MALANG (SurabayaPost.id) — PT Pertamina Patra Niaga memastikan penyaluran BBM bersubsidi, khususnya Pertalite dan Biosolar, di wilayah Malang Raya tetap berjalan untuk memenuhi kebutuhan masyarakat.
Penyesuaian distribusi dilakukan secara berkala dengan mempertimbangkan kondisi stok di Fuel Terminal dan kebutuhan di masing-masing SPBU. Langkah ini bertujuan menjaga pemerataan pasokan antar wilayah.
Area Manager Communication, Relation & CSR Pertamina Patra Niaga Regional Jatimbalinus, Ahad Rahedi menjelaskan Pertamina berkomitmen agar BBM bersubsidi tetap disalurkan sesuai ketentuan yang berlaku.

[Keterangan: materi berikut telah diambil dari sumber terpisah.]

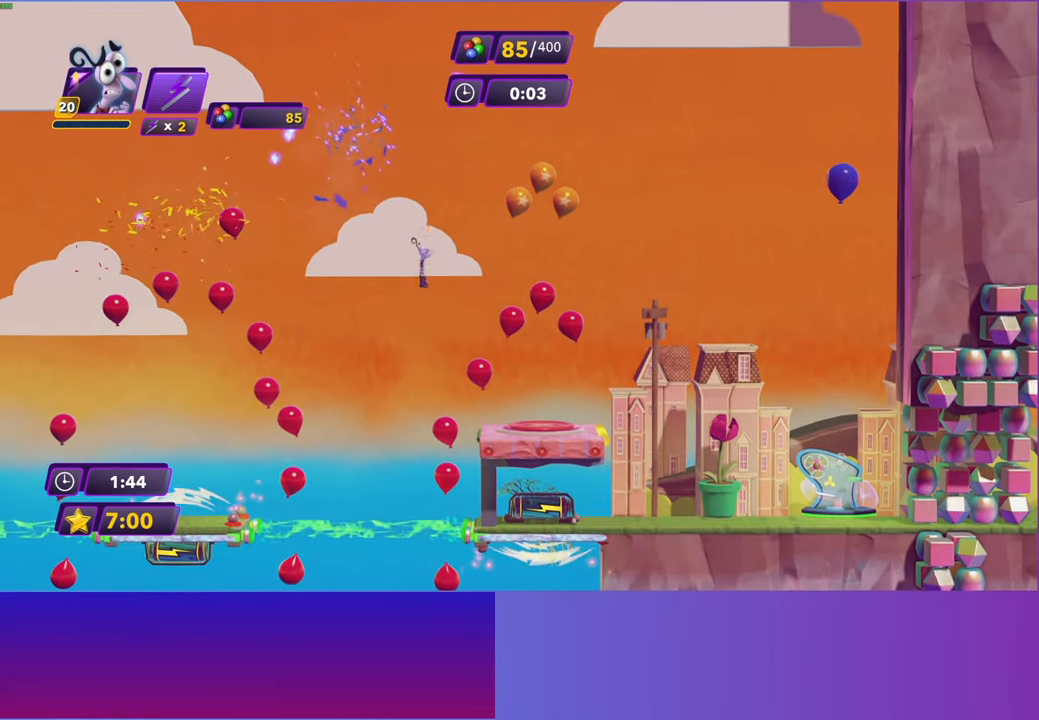
{"buttons": [], "left_stick": "center", "right_stick": "center", "events": [[150, "left_stick", "right"], [317, "left_stick", "center"]]}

“Pertamina berkomitmen untuk terus menjaga penyaluran BBM bersubsidi agar kebutuhan masyarakat dan aktivitas sehari-hari dapat tetap terpenuhi. Dalam kondisi tertentu, kami melakukan penyesuaian distribusi secara terukur dengan mempertimbangkan kondisi stok dan kebutuhan di masing-masing wilayah,” ujar Ahad, Senin (1/9/2026).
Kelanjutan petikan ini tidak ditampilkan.